--- Data provided Enclosed Below ---
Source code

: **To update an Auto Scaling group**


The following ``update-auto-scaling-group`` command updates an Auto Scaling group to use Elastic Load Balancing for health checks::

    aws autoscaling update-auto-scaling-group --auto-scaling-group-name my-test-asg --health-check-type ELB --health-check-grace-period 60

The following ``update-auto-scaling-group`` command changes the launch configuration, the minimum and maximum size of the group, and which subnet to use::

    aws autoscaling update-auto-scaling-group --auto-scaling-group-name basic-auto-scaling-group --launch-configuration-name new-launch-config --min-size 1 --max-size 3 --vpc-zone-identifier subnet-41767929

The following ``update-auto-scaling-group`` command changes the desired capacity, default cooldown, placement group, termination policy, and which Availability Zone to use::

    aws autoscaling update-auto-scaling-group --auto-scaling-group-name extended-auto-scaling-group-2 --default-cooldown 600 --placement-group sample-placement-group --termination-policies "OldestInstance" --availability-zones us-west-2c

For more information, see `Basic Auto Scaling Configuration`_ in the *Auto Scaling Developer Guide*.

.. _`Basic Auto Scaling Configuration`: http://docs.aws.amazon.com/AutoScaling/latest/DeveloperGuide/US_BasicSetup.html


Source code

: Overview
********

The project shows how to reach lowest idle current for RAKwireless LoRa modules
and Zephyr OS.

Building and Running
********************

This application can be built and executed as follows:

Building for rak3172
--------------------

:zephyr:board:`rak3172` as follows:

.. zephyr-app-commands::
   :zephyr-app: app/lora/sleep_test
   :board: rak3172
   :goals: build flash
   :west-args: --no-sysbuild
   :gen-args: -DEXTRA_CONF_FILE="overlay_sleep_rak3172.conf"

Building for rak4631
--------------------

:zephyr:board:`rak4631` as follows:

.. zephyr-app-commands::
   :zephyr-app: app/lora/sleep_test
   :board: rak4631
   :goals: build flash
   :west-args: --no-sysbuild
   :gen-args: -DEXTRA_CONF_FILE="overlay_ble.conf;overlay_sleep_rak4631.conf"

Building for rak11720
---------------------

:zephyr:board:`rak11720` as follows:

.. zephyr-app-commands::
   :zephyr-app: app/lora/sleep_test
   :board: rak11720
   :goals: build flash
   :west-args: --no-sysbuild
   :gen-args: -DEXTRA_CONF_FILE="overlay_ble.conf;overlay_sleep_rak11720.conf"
--- End of Enclosed Data provided ---
§ Work to complete: Type out the records above again, exactly the same.

§ Written answer:
Source code

: **To update an Auto Scaling group**


The following ``update-auto-scaling-group`` command updates an Auto Scaling group to use Elastic Load Balancing for health checks::

    aws autoscaling update-auto-scaling-group --auto-scaling-group-name my-test-asg --health-check-type ELB --health-check-grace-period 60

The following ``update-auto-scaling-group`` command changes the launch configuration, the minimum and maximum size of the group, and which subnet to use::

    aws autoscaling update-auto-scaling-group --auto-scaling-group-name basic-auto-scaling-group --launch-configuration-name new-launch-config --min-size 1 --max-size 3 --vpc-zone-identifier subnet-41767929

The following ``update-auto-scaling-group`` command changes the desired capacity, default cooldown, placement group, termination policy, and which Availability Zone to use::

    aws autoscaling update-auto-scaling-group --auto-scaling-group-name extended-auto-scaling-group-2 --default-cooldown 600 --placement-group sample-placement-group --termination-policies "OldestInstance" --availability-zones us-west-2c

For more information, see `Basic Auto Scaling Configuration`_ in the *Auto Scaling Developer Guide*.

.. _`Basic Auto Scaling Configuration`: http://docs.aws.amazon.com/AutoScaling/latest/DeveloperGuide/US_BasicSetup.html


Source code

: Overview
********

The project shows how to reach lowest idle current for RAKwireless LoRa modules
and Zephyr OS.

Building and Running
********************

This application can be built and executed as follows:

Building for rak3172
--------------------

:zephyr:board:`rak3172` as follows:

.. zephyr-app-commands::
   :zephyr-app: app/lora/sleep_test
   :board: rak3172
   :goals: build flash
   :west-args: --no-sysbuild
   :gen-args: -DEXTRA_CONF_FILE="overlay_sleep_rak3172.conf"

Building for rak4631
--------------------

:zephyr:board:`rak4631` as follows:

.. zephyr-app-commands::
   :zephyr-app: app/lora/sleep_test
   :board: rak4631
   :goals: build flash
   :west-args: --no-sysbuild
   :gen-args: -DEXTRA_CONF_FILE="overlay_ble.conf;overlay_sleep_rak4631.conf"

Building for rak11720
---------------------

:zephyr:board:`rak11720` as follows:

.. zephyr-app-commands::
   :zephyr-app: app/lora/sleep_test
   :board: rak11720
   :goals: build flash
   :west-args: --no-sysbuild
   :gen-args: -DEXTRA_CONF_FILE="overlay_ble.conf;overlay_sleep_rak11720.conf"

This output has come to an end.